Les plus anciennes manifestations culturelles de l’homme, sont découvertes en Ethiopie à Gona et datent d’environs 2,6 millions d’années. Ces premiers outils de l’humanité qui sont constitués de galets taillés, espèce de choppers et éclats tranchants sont connus sous l’appellation de culture olduwayenne en raison de sa de première découverte dans le site d’Olduvai en Tanzanie. Cette industrie lithique est aussi retrouvée récemment en Afrique du Nord, en Algérie, à Sétif, dans le site d’Ain Bouchrit par l’équipe du préhistorien, paléontologue M. Sahnouni. Cette équipe multidisciplinaire et multinationale a mis au jour un ensemble d’outils (250) de type Olduwayen associés à un ensemble de fragments osseux de bovidés et d’équidés portant des traces de découpes, ce qui suppose que cet Homo-Faber se nourrit aussi de viande. Leur datation est estimée à environs 2.4 millions d’années[10].  Pour dater ce site, ces chercheurs ont recours à une combinaison de méthodes de datation  à savoir la stratigraphie, le paléomagnétisme, la résonance paramagnétique électronique (RPE) et la bio chronologie. Ainsi, cette découverte majeure met fin à la théorie de l’origine du berceau de l’humanité qui se trouve à l’Est de l’Afrique. Cette exclusivité  des origines n’est plus admise, elle est remise en question par ces récents résultats qui place  le site d’Ain Bouchrit comme deuxième site archéologique le plus ancien au monde remontant à 2.4 millions d’années. La découverte d’un autre berceau de l’humanité en Afrique du Nord, va sans doute changer l’attention des chercheurs à chercher ailleurs qu’en Afrique de l’Est.

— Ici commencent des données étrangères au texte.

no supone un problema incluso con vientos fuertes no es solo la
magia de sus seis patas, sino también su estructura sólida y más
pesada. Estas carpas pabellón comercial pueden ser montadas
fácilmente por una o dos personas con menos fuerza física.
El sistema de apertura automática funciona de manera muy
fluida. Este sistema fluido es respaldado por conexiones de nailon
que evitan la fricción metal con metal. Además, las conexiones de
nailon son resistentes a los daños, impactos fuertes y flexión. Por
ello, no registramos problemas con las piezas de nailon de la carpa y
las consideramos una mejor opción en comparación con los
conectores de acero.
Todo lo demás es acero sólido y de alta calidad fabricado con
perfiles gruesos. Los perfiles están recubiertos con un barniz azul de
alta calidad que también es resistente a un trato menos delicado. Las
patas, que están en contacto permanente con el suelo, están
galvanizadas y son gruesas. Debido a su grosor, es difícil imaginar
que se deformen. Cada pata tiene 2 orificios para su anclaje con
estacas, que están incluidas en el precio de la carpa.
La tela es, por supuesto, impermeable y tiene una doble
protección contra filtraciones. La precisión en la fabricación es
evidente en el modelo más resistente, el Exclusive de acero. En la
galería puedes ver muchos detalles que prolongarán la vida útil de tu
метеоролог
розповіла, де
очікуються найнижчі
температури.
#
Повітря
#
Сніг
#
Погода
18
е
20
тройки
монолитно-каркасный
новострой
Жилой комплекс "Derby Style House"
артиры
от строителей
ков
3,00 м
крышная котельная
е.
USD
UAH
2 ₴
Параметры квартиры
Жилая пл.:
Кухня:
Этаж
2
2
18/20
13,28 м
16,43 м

L’apport des datations modernes changent souvent la donne comme c’est le cas du site de Tizi-ghenif ou a été découvert une mâchoire d’être humain, plus ancien ossement trouvé en Algérie et en Afrique du Nord, daté d’abord de 700000 ans avant de revoir sa datation à environ 1 million d’années. Cet Homo-Erectus découvert à Ternifine, est l’auteur des industries de bifaces et hachereaux. Le stade suivant est l’Homo sapiens, celui qui sait et qui est capable de construire, de transformer la matière minérale.

[1] S. Hachi, « Aux origines berbères propos de l’hypothèse des origines capsiennes », in Izuran-Racines, n°7, Nov-Déc. 1999, p. 6.

[2] G. CAMPS, 2007, Les Berbères, Mémoire et identité, Op. Cit., p. 53.

[3] N. Saoudi, 1983, « La préhistoire », in Al Insan, n°1, Alger, CRAPE, p.7-17.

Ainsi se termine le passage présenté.